TRY IT: Figure out how many lines of the listing include the string "status"; the reply is only that number.

SOURCE RECORDS:
++++++++++++++++++++
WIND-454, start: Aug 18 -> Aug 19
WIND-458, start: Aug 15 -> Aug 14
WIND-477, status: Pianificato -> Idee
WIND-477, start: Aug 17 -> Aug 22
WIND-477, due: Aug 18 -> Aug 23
++++++++++++++++++++
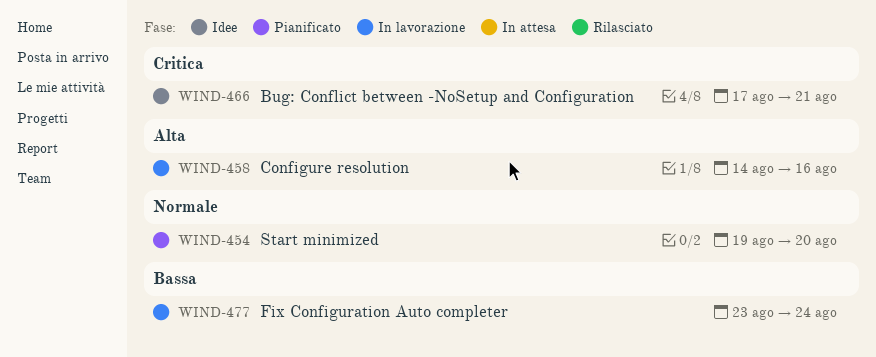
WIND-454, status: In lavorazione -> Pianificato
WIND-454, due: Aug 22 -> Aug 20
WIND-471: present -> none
++++++++++++++++++++
RESPONSE FOR THIS EXERCISE: 2